__Work to complete__:
The records that follow are to be repeated without alteration.

__Saved data entries__:
========

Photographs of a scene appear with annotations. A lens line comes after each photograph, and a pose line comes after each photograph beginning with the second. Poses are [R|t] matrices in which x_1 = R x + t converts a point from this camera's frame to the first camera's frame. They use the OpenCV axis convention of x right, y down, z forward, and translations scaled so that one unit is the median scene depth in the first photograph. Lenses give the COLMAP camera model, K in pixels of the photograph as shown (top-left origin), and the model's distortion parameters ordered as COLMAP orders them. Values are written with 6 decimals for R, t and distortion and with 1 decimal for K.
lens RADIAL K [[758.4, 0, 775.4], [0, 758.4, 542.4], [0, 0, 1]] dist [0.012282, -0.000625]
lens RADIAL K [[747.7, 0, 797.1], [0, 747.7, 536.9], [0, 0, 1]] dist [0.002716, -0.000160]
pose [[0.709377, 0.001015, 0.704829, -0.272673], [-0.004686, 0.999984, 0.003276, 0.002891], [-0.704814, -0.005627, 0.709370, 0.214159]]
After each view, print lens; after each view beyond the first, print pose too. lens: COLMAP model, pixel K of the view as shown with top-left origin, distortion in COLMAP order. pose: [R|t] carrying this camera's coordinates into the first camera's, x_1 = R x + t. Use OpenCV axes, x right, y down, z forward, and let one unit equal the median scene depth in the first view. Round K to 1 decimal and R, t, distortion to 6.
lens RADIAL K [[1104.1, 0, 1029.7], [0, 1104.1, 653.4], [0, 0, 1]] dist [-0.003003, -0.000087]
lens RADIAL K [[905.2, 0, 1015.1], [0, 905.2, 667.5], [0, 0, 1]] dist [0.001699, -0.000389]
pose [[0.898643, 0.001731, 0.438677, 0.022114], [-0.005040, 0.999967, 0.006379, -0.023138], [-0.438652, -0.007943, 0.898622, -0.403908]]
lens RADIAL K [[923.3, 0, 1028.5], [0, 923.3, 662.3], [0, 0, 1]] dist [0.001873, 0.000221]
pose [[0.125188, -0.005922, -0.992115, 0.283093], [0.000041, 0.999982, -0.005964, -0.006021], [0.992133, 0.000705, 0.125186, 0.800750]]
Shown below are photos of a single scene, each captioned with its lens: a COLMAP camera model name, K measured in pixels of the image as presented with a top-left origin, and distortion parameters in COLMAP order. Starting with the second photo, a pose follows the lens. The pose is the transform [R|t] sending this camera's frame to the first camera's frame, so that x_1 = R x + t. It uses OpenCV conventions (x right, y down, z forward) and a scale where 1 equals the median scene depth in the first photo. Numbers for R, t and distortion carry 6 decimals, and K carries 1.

========

__Result of the task__:
Photographs of a scene appear with annotations. A lens line comes after each photograph, and a pose line comes after each photograph beginning with the second. Poses are [R|t] matrices in which x_1 = R x + t converts a point from this camera's frame to the first camera's frame. They use the OpenCV axis convention of x right, y down, z forward, and translations scaled so that one unit is the median scene depth in the first photograph. Lenses give the COLMAP camera model, K in pixels of the photograph as shown (top-left origin), and the model's distortion parameters ordered as COLMAP orders them. Values are written with 6 decimals for R, t and distortion and with 1 decimal for K.
lens RADIAL K [[758.4, 0, 775.4], [0, 758.4, 542.4], [0, 0, 1]] dist [0.012282, -0.000625]
lens RADIAL K [[747.7, 0, 797.1], [0, 747.7, 536.9], [0, 0, 1]] dist [0.002716, -0.000160]
pose [[0.709377, 0.001015, 0.704829, -0.272673], [-0.004686, 0.999984, 0.003276, 0.002891], [-0.704814, -0.005627, 0.709370, 0.214159]]
After each view, print lens; after each view beyond the first, print pose too. lens: COLMAP model, pixel K of the view as shown with top-left origin, distortion in COLMAP order. pose: [R|t] carrying this camera's coordinates into the first camera's, x_1 = R x + t. Use OpenCV axes, x right, y down, z forward, and let one unit equal the median scene depth in the first view. Round K to 1 decimal and R, t, distortion to 6.
lens RADIAL K [[1104.1, 0, 1029.7], [0, 1104.1, 653.4], [0, 0, 1]] dist [-0.003003, -0.000087]
lens RADIAL K [[905.2, 0, 1015.1], [0, 905.2, 667.5], [0, 0, 1]] dist [0.001699, -0.000389]
pose [[0.898643, 0.001731, 0.438677, 0.022114], [-0.005040, 0.999967, 0.006379, -0.023138], [-0.438652, -0.007943, 0.898622, -0.403908]]
lens RADIAL K [[923.3, 0, 1028.5], [0, 923.3, 662.3], [0, 0, 1]] dist [0.001873, 0.000221]
pose [[0.125188, -0.005922, -0.992115, 0.283093], [0.000041, 0.999982, -0.005964, -0.006021], [0.992133, 0.000705, 0.125186, 0.800750]]
Shown below are photos of a single scene, each captioned with its lens: a COLMAP camera model name, K measured in pixels of the image as presented with a top-left origin, and distortion parameters in COLMAP order. Starting with the second photo, a pose follows the lens. The pose is the transform [R|t] sending this camera's frame to the first camera's frame, so that x_1 = R x + t. It uses OpenCV conventions (x right, y down, z forward) and a scale where 1 equals the median scene depth in the first photo. Numbers for R, t and distortion carry 6 decimals, and K carries 1.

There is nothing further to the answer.